Prediction 3: Initial Perks Will Continue to Pay Off Big-Time

The average household has around $6,700 in credit card debt. That's the bad news. The good news is that credit card companies are continuing to offer 0 percent rates for extremely long introductory periods, enabling consumers to transfer existing debt from other cards and save money while paying it off. The best such card on the market, Slate from Chase Bank (JPM), offers 0 percent on balance transfers for 15 months and charges neither an annual fee nor the industry-standard 3 percent balance-transfer fee.

There's a lot of value on the rewards side of things, too. For instance, both the Chase Sapphire Preferred Card and the Barclaycard (BCS) Arrival World MasterCard offer $400 initial bonuses if you can meet reasonable initial spending thresholds. The Club Carlson Premier Card -- issued by US Bank (USB) -- offers up to 18 free hotel nights under the same type of arrangement, and you can score two round-trip domestic flights with the Frontier Airlines Card. All of these offers are among CardHub's picks for the Best Credit Cards for 2014.

Prediction 4: Obamacare Will Be Front and Center

Regardless of how you feel about health care reform and its current trajectory, it's clear that Obamacare will have a major impact on all of our lives. For some, it will mean lower costs or coverage where none existed before. For others, it will mean higher premiums or paying for other states to expand Medicaid.

In the long-run, the law could either prove a drain on the economy or a transformational success. The point is, we're in for some changes in 2014 as far as health care is concerned, and we all better get acquainted with the new environment if we want to minimize costs and avoid unnecessary hassles.

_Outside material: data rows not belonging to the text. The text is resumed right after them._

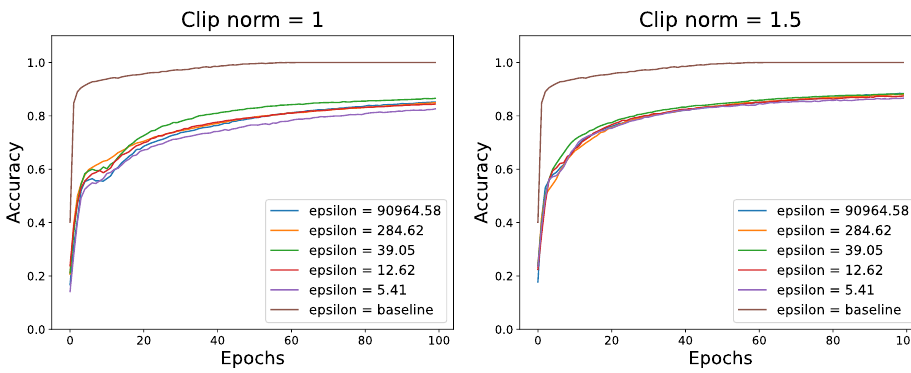
Figure 21. DP model training process. Table 2. Test accuracies in different gradient clipping and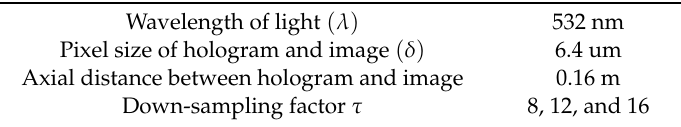
Table 1. Optical settings for generating the Fresnel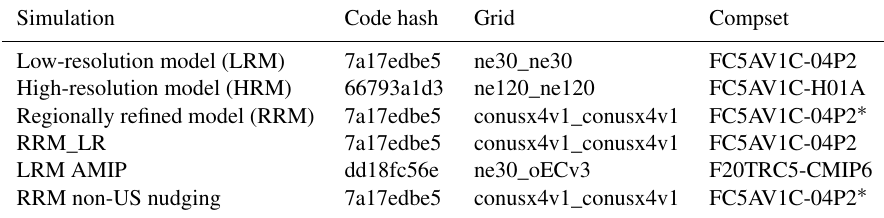
Table A1. EAMv1 simulation setup details.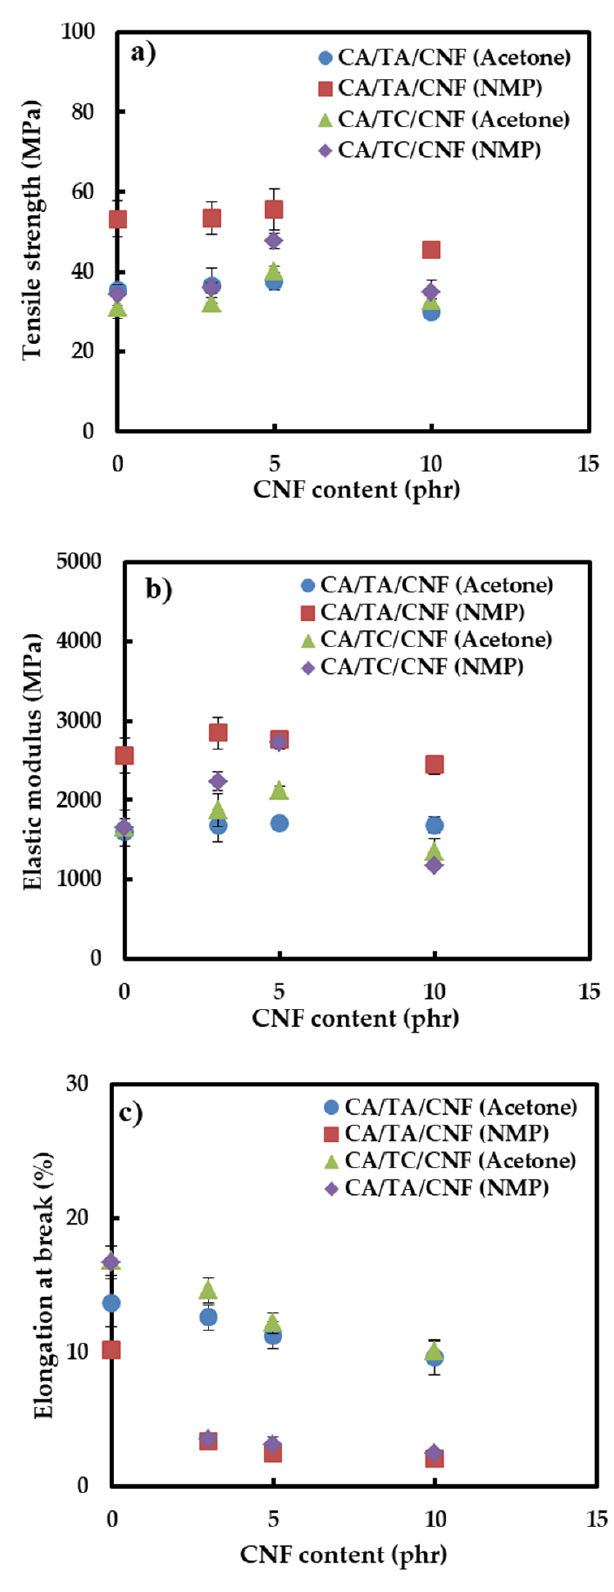
Figure 2. Tensile strength ( a ), elastic modulus ( b ), and elongation at break ( c ) of CA/TC/CNF and CA/TA/CNF in acetone and NMP solvent (Plasticizer content 30%).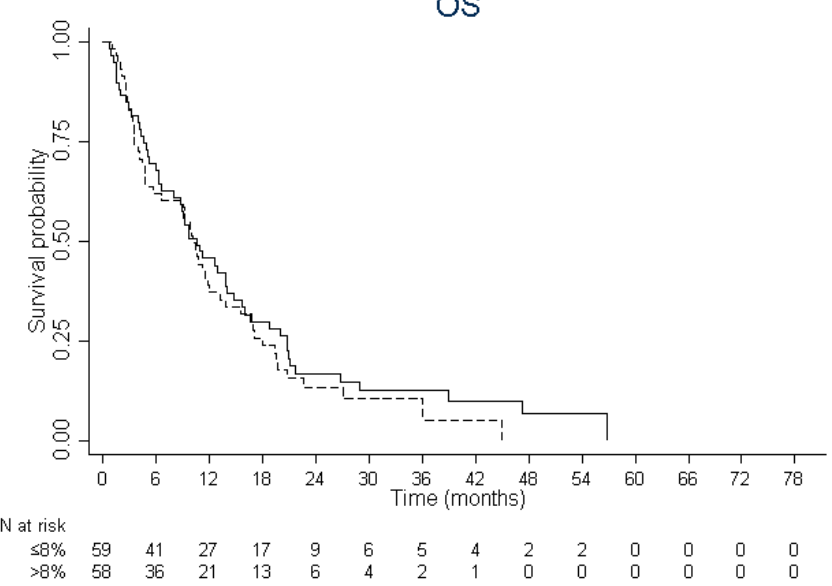
Figure 2. Kaplan–Meier curves for overall survival according to the leukemic stem frequency in patients treated by hypomethylating agents (CD34 + CD38 − CD123 + % ≤ 8%: solid line; > 8%: dashed line).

Prediction 5: The Stock Market Will Continue Setting Records

The stock market soared in 2013, with the Dow Jones Industrial Average setting all-time highs 52 times, and both the S&P 500 and the Nasdaq returning to levels not seen since the '90s. The question is whether that can continue in 2014 or if a big correction is in order.

The finance and stock market experts we've consulted recently have mixed opinions on the matter, but the general sentiment and the fundamental data indicate room for growth. Bonds will take a while to become attractive again, and with the economy improving, consumers will have more money to save. Company balance sheets also stand to improve, especially as cash reserves begin to generate more interest revenue. While investors should tread carefully as always, there's reason for cautious optimism in the 2014 market.

Now that you have a better sense of this year's economic landscape, it's time to devise a plan of attack for improving your finances. So make those new year's resolutions ... and stick to 'em!

Odysseas Papadimitriou is CEO of the personal finance websites CardHub and WalletHub. He previously served as a senior director at Capital One.